As you would expect, when deciding how many warmwater or coolwater fish to stock biologists must consider predator
densities (fish that eat the fish we stock) and availability of various forage organisms (fish and invertebrates that
serve as food for the fish we stock). These elements combine to describe survival of stocked fish of a particular
life-stage. Secondly, biologists must take into account that there is not an "unlimited supply" of warmwater
and coolwater fish for stocking and when earlier life stages produce target angling catch rates then these "less
expensive" life stages should be used. Finally, since most warmwater and coolwater fish are "pond reared" the
vagaries of weather play a role in production which may limit availability of a particular life stage in some years.
To account for production variability biologist request warmwater fish at a "base rate" a minimum number
of fish per surface acre of lake or river section to stock. Biologists also have the option of requesting "supplement
rates" which describe the additional number to stock in years when available. Since we can not predict with high
accuracy the exact number to be produced we don't publish the number we
"intend" stock rather we report the total we actually stocked at the end of the year (after the fish have
Earlier I mentioned that biologists stock more smaller fish (fry) than large fish (fingerlings) to produce a predetermined
amount of fishing recreation. For example walleye fry are stocked at a base rate maximum of 750 per acre of water
and walleye fingerings are stocked at a base rate maximum of 20 per acre to produce similar levels of fishing recreation.
This does not necessarily mean we can substitute fry at 750 per acre for fingerling stocked at 20 per acre, an accounting
of biological and physical conditions at a lake, river, or stream requires consideration before a particular life
stage is chosen. Survival of a particular life stage is a function of the species stocked and the characteristics
of the water into which the species is stocked.
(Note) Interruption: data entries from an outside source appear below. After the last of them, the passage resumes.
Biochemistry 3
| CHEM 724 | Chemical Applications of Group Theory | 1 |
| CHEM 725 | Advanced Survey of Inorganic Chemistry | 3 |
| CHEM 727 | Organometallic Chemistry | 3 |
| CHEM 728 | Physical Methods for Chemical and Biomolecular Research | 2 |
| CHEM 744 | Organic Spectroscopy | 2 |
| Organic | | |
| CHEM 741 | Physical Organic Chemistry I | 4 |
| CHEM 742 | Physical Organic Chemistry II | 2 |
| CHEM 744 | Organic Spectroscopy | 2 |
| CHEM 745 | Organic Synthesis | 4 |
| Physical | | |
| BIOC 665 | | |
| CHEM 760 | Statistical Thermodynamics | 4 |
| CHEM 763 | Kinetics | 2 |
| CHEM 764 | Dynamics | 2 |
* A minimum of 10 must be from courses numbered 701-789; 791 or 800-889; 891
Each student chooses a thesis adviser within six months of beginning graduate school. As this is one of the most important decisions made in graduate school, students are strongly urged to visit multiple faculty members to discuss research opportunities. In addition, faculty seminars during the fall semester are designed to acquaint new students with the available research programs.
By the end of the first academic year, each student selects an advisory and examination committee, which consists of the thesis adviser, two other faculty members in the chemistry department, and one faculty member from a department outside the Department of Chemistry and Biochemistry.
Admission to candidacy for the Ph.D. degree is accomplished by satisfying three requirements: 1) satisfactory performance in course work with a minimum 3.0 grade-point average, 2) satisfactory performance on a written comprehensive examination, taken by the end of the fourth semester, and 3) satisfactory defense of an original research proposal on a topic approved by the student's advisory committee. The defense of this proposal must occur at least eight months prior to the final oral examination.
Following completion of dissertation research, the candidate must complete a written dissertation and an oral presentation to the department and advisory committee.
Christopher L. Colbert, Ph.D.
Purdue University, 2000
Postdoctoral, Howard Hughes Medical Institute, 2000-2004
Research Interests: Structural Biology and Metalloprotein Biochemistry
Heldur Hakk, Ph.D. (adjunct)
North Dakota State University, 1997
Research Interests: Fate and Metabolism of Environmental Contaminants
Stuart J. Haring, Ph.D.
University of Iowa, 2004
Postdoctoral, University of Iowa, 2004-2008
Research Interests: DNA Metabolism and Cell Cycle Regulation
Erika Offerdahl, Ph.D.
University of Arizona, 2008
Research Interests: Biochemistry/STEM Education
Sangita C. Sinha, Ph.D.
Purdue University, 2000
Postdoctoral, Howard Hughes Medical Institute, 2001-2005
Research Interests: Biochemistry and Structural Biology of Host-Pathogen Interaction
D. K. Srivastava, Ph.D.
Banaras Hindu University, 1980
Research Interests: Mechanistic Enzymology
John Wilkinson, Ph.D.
Generally we stock at rates that produce a pre-determined angler catch
rate or predetermined assessment catch rate (net or electrofishing catch rate), we have never had the opportunity
to measure the total number of fish that survive to be caught by anglers from a particular life stage stocked.
Of the few studies detailing survival of walleye fry relative to walleye fingerlings, fingerling survival was approximately
35 times greater than that of fry. Anglers must also realize that each water has unique potential to sustain various
quantities of gamefish, with some waters capable of supporting more gamefish than others. The reasons for these differences
are innate, that is geology and land uses within the watershed are different and for the most part cannot be changed
or cannot be changed easily. Those more productive waters, as you would expect, are stocked at greater rates because
they can sustain greater quantities of fish.
Of those waters to be stocked as listed on the web site you can presume most waters will be stocked with fingerling
fish, particularly in the case of lakes. Of all species we stock only walleye are stocked as fry (American shad are
stocked as fry as well) and most fry are released into rivers. I hope this gives you greater insight into warmwater
and coolwater stocking in Pennsylvania and clears up any questions you have. Next year we will try to be more explicit
about the life stage scheduled for release, however it will be impossible to detail an exact number planned for stocking,
numbers actually stocked will be detailed in our annual report.